How can we know that we are right to discard the first 40% of iterations? The best way to check is to plot the free energy predicted from each iteration and plot this. We can do this using the below code

In [None]:
def plotConvergence(data):
    x = [i for i in range(1,1001)]
    b = [data[i].sum().values()[-1].y() for i in range(1,1001)]
    d = DataFrame( index=x, data={"free energy":b} )
    d.plot()
    
plotConvergence(bennetts)

In this case you can see that the free energy gently falls quickly at the start, and then falls gently between iterations 200 and 400, and then oscillates around an equilibrium value from iteration 400 to 1000 (although there is quite a spike after iteration 800). This gives us confidence that iterations before 400 should be discarded as equilibration, and the free energy calculated using the data from iterations 400 to 1000.

We can use similar analysis for the FEP and TI data. The only difference is that because TI uses energy gradients, it uses `integrate` instead of `sum`.

In [None]:
pmf = ti.merge(400,1000).integrate()
print(pmf)
plotPMF(pmf)

In [None]:
pmf = fep.merge(400,1000).sum()
print(pmf)
plotPMF(pmf)

So, there are lots of possible free energies that can come out of a single ligandswap calculation. How do you know which one is "right"? In general, I look for agreement between all of the methods. Bennetts method converges the quickest, and is generally the most reliable, while FEP is the slowest and least reliable. I look for when Bennetts, FEP and TI all agree to within 1.0 to 1.5 kcal mol-1. If they don't agree, then I run more iterations to encourage convergence, or if this takes too long, will instead use the Bennetts result. If the simulation doesn't converge, then I will plot the convergence of the different methods versus iteration, and will look for iterations where the free energy jumps away from the average. I will then look at the structures sampled at those iterations to see if a rare event has taken place (e.g. conformational change of a residue or displacement of a water molecule). If it has, then this either means that more sampling is needed, or that ligandswap is not capable of making a good prediction for this system.

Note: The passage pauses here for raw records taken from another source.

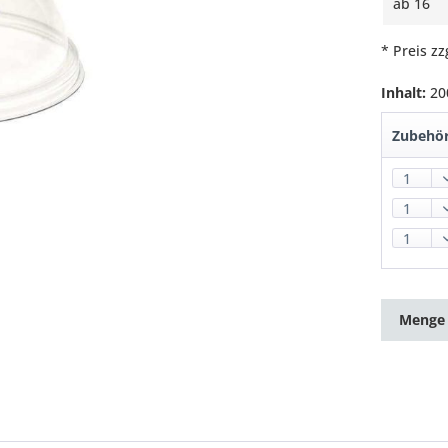
ab
16
* Preis z
Inhalt:
20
Zubehör
Menge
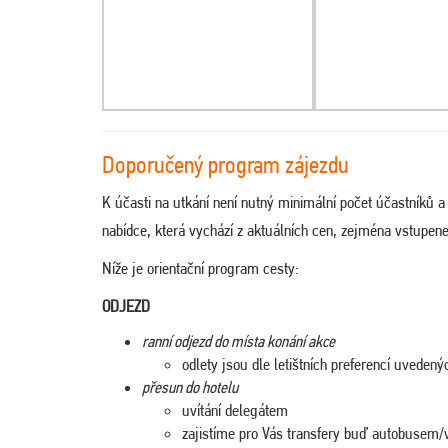
Doporučený program zájezdu
K účasti na utkání není nutný minimální počet účastníků 
nabídce, která vychází z aktuálních cen, zejména vstupen
Níže je orientační program cesty:
ODJEZD
ranní odjezd do místa konání akce
odlety jsou dle letištních preferencí uveden
přesun do hotelu
uvítání delegátem
zajistíme pro Vás transfery buď autobusem/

If you really don't want to look at any of this, and just want a single number, then a linear or weighted average of FEP, TI and Bennetts is acceptable, e.g. `0.5 * bennetts + 0.3 * TI + 0.2 * FEP` (with those numbers based on my personal relative feeling of how much I trust each method). The error should be the spread between the different methods, e.g.

In [None]:
b = bennetts.merge(400,1000).sum().values()[-1].y()
f = fep.merge(400,1000).sum().values()[-1].y()
t = ti.merge(400,1000).integrate().values()[-1].y()

average = 0.5*b + 0.3*f + 0.2*t
error = 0.5 * (max(f,max(b,t))-min(f,min(b,t)))

print("Bennetts = %s, FEP = %s, TI = %s" % (b,f,t))
print("Result is %s +/- %s kcal mol-1" % (average,error))

So, for the above, I would round to 1 decimal place and report the result as 4.7 +/- 0.2 kcal mol-1 (I round errors up!)